● **WORK TASK 1**:
Could you reproduce, word for word, the entries starting at the line that contains "Would you mind" and ending at the line that contains "dist [0.002538, 0.000368]", leaving the pictures out of your answer?

● **READING TEXT**:
****************************************
9.                  Pursuant to 326 IAC 6-1-11.1(d)(1), average instantaneous opacity of fugitive emissions from a paved road or parking lot shall not exceed ten percent (10%) over a 12-readings average.

 

a.                  On July 9, 2001, a 12-readings average instantaneous opacity of the fugitive emissions from the paved road at this facility, located at Rt. 46, Section 27, exceeded 10% in violation of 326 IAC 6-1-11.1(d)(1).

 

10.             Pursuant to 326 IAC 6-4-2(4), no source shall allow fugitive emissions to visibly cross the boundary or property line of a source.

 

a.                  On August 14, 2003, this source allowed fugitive emissions that originated in the process of the coke cars unloading at the number 5 and number 6 blast furnaces rotary dump, to cross property lines at ground level in violation of 326 IAC 6-4-2(4).

 

b.                  On November 23, 2004, this source allowed fugitive emissions that originated at the Sinter Plant to cross property lines at ground level into Lake Michigan in violation of 326 IAC 6-4-2(4).

 

11.             Pursuant to 326 IAC 6-1-11.1(d)(7)(D), there shall be zero percent (0%) frequency of visible emissions observations from a building enclosing all or a part of the material process equipment, except of the vent.

 

a.                  On November 23, 2004, fugitive emissions were escaping from openings on the north side of the building enclosing the sintering operations in violation of 326 IAC 6-1-11.1(d)(7)(D).

 

12.             A Title V permit application number T089-6577, submitted by Respondent on September 16, 1996, contained a self-disclosure of non-compliance of:

 

a.                  The number five and six blast furnaces’ cast house emissions (326 IAC 5-1-2);

 

b.                  The pugh ladle maintenance, ladle burning, and iron pigging with a baghouse (326 IAC 5-1-2);

 

c.                  The lime plant’s kiln (326 IAC 6-1-11.1(d));

 

d.                  The lime plant’s storage silo with a baghouse (326 IAC 6-1-11.1(d)); and

 

e.                  The sinter plant’s discharge end with a baghouse (326 IAC 5-1-2);

 

which this Agreed Order resolves.
****************************************
● **TASK DATA**:
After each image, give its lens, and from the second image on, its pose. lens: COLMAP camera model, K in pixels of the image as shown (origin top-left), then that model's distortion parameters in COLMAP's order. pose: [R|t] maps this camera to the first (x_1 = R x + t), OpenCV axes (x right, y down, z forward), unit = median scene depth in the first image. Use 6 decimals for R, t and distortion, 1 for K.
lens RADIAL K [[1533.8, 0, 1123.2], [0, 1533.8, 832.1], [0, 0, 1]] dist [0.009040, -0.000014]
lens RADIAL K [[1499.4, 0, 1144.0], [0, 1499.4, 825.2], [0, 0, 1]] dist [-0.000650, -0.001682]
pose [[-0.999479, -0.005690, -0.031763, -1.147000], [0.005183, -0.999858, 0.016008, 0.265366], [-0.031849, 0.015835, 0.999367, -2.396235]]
****************************************
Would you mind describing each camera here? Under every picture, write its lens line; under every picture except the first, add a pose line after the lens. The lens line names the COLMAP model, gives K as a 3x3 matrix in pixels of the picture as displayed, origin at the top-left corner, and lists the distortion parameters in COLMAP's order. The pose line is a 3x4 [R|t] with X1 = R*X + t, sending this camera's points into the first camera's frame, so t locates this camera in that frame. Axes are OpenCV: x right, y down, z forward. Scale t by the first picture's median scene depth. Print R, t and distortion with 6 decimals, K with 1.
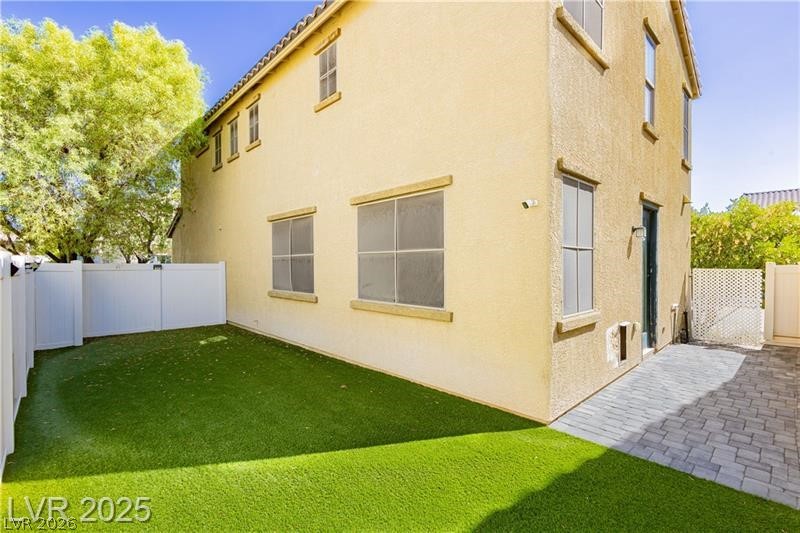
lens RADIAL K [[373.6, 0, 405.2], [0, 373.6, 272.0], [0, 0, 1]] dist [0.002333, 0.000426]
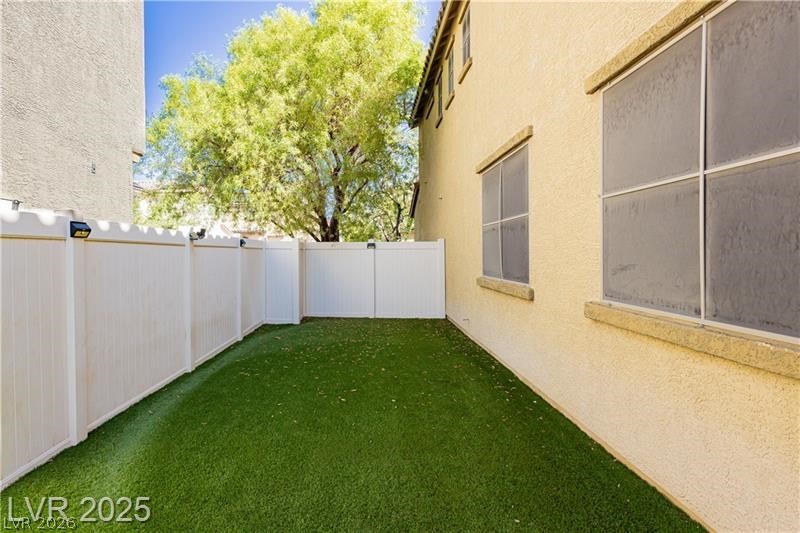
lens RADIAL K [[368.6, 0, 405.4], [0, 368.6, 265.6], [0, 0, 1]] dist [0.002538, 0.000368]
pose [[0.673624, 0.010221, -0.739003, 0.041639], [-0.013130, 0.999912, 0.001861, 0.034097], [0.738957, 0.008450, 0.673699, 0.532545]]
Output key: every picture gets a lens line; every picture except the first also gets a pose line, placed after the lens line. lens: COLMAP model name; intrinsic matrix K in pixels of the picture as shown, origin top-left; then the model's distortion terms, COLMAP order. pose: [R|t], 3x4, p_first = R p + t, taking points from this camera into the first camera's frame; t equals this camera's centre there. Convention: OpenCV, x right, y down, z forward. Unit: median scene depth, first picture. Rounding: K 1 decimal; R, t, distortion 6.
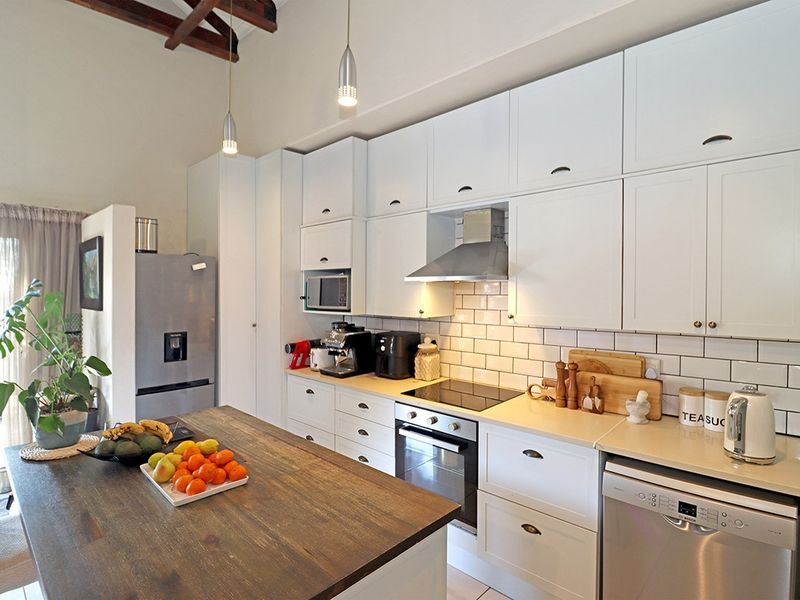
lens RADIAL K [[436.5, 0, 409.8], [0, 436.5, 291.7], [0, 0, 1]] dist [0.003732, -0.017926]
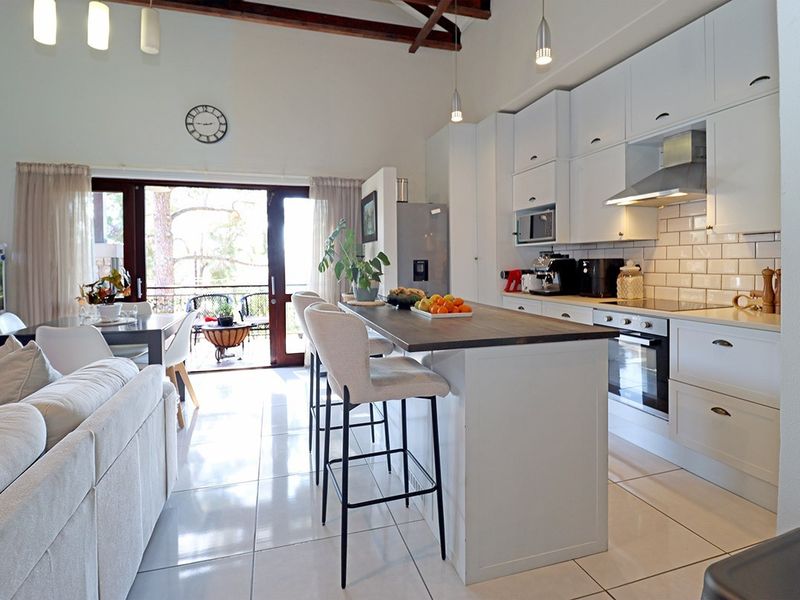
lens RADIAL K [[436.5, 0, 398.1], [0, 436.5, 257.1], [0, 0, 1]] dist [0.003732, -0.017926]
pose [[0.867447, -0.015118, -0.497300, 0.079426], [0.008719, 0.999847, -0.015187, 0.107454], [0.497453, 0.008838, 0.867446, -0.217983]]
****************************************
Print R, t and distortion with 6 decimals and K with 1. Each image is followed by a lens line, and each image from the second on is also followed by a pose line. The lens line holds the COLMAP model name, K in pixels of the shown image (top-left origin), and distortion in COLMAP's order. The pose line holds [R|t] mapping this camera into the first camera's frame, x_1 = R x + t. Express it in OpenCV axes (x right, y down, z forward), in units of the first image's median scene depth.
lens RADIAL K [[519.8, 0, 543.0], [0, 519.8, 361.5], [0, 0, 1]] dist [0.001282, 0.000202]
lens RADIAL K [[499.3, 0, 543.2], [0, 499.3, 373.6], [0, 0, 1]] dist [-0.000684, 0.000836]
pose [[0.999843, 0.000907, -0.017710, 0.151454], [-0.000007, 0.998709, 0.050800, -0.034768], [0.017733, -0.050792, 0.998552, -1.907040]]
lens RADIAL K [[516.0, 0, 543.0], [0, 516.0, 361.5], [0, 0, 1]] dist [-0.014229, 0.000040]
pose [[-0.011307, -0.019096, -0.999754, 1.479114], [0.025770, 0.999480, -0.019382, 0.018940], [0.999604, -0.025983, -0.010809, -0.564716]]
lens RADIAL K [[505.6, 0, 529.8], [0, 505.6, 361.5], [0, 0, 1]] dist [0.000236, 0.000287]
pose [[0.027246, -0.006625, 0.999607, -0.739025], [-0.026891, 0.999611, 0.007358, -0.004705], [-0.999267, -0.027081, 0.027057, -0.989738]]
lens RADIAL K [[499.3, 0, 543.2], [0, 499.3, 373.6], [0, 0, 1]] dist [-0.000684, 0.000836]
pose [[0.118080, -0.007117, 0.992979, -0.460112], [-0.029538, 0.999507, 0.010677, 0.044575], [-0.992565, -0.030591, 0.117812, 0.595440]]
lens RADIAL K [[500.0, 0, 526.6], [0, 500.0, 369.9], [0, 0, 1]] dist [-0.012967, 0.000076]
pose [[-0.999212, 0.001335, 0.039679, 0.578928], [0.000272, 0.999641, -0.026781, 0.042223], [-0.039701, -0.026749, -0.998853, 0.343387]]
****************************************
● **WORK TASK 2**:
Does each statement below agree with the emissions order? Answer yes or no for each, and quote the words of the order that decide it.
(a) Average instantaneous opacity of fugitive emissions from a paved road may not exceed ten percent over a 12-readings average.
(b) On November 23, 2004, fugitive emissions from the Sinter Plant crossed property lines into Lake Michigan.
(c) The Title V permit application was submitted on September 16, 1998.

● **PROBLEM SOLUTION 1**:
Would you mind describing each camera here? Under every picture, write its lens line; under every picture except the first, add a pose line after the lens. The lens line names the COLMAP model, gives K as a 3x3 matrix in pixels of the picture as displayed, origin at the top-left corner, and lists the distortion parameters in COLMAP's order. The pose line is a 3x4 [R|t] with X1 = R*X + t, sending this camera's points into the first camera's frame, so t locates this camera in that frame. Axes are OpenCV: x right, y down, z forward. Scale t by the first picture's median scene depth. Print R, t and distortion with 6 decimals, K with 1.
lens RADIAL K [[373.6, 0, 405.2], [0, 373.6, 272.0], [0, 0, 1]] dist [0.002333, 0.000426]
lens RADIAL K [[368.6, 0, 405.4], [0, 368.6, 265.6], [0, 0, 1]] dist [0.002538, 0.000368]

● **PROBLEM SOLUTION 2**:
(a) Yes: "shall not exceed ten percent (10%) over a 12-readings average"
(b) Yes: "On November 23, 2004, this source allowed fugitive emissions that originated at the Sinter Plant to cross property lines at ground level into Lake Michigan"
(c) No: "submitted by Respondent on September 16, 1996"